The software evaluation is carried out through HDL cycleaccurate simulations of the modified CV32E40P with CRC32. We benchmark our implementation with the Embench-IoT [23] test suite, which targets embedded systems without operating system. All the test programs are compiled with the MAFIA toolchain, with optimization levels -Os and -O2, and are linked with the Newlib C-library and the LLVM multiplication and soft float libraries. The benches are compiled with the option -ffunction-section to eliminate any dead code. Embench-IOT contains 4 benches with indirect branches. We prevent the compiler from using indirect branches with the -fno-jump-table compiler option, which leaves 3 benches with indirect function calls (picojpeg, sglib-combined and wikisort). Note that slre could not be compiled with the -02 optimization level because our reference signature generation does not support the inter-procedural loop caused by a recursive call.

We add the attribute MAFIA\_secure to the benchmarked functions only, meaning that only those functions contain signature verifications. The C-library and the LLVM library do not contain any signature verification but are still instrumented with MAFIA.ldp instructions.

● WRITTEN REQUEST 1: According to the evaluation text, which compiler option keeps the compiler from using indirect branches?
● WRITTEN REQUEST 2: Reproduce the part of the evaluation text starting with "We add the attribute" and going on through "with MAFIA.ldp instructions.".
You won't need the lines that come after the text.

● SUPPLIED MATERIAL:

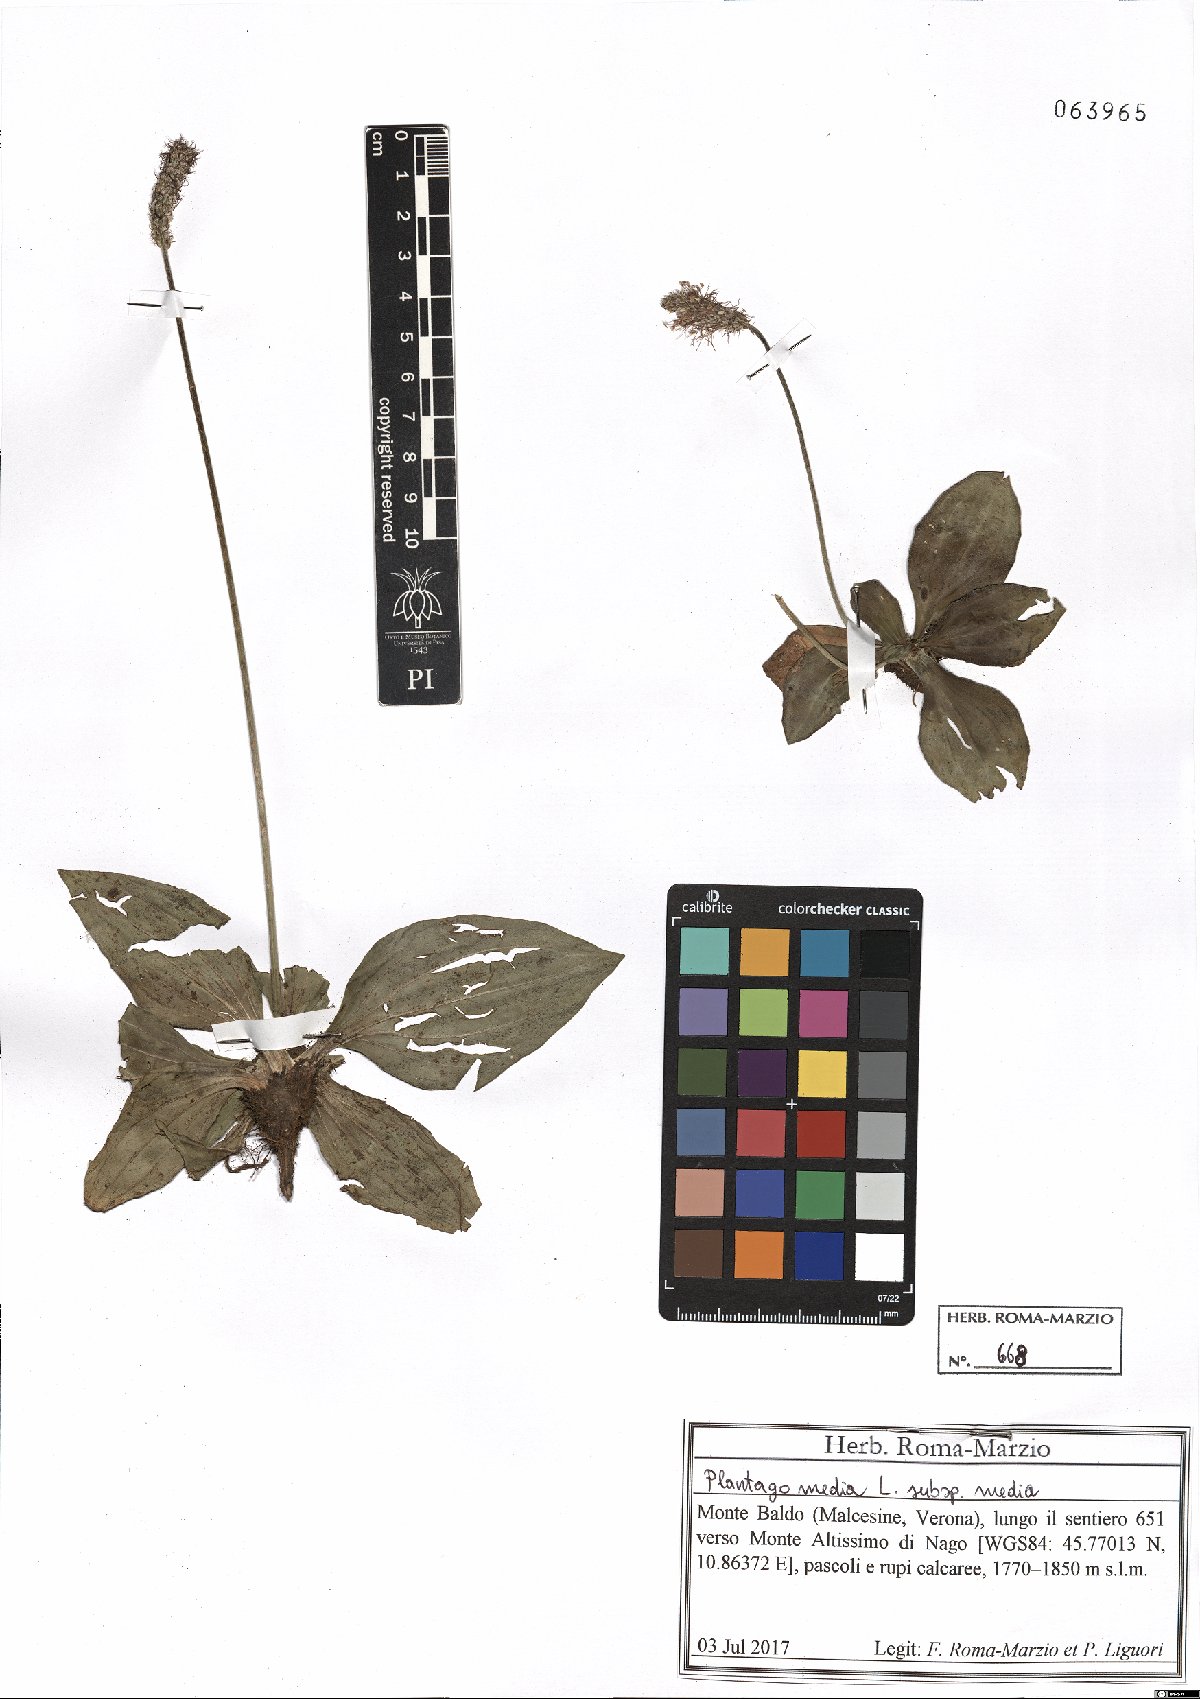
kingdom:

● FINAL RESULT 1: The -fno-jump-table option.

● FINAL RESULT 2:
We add the attribute MAFIA\_secure to the benchmarked functions only, meaning that only those functions contain signature verifications. The C-library and the LLVM library do not contain any signature verification but are still instrumented with MAFIA.ldp instructions.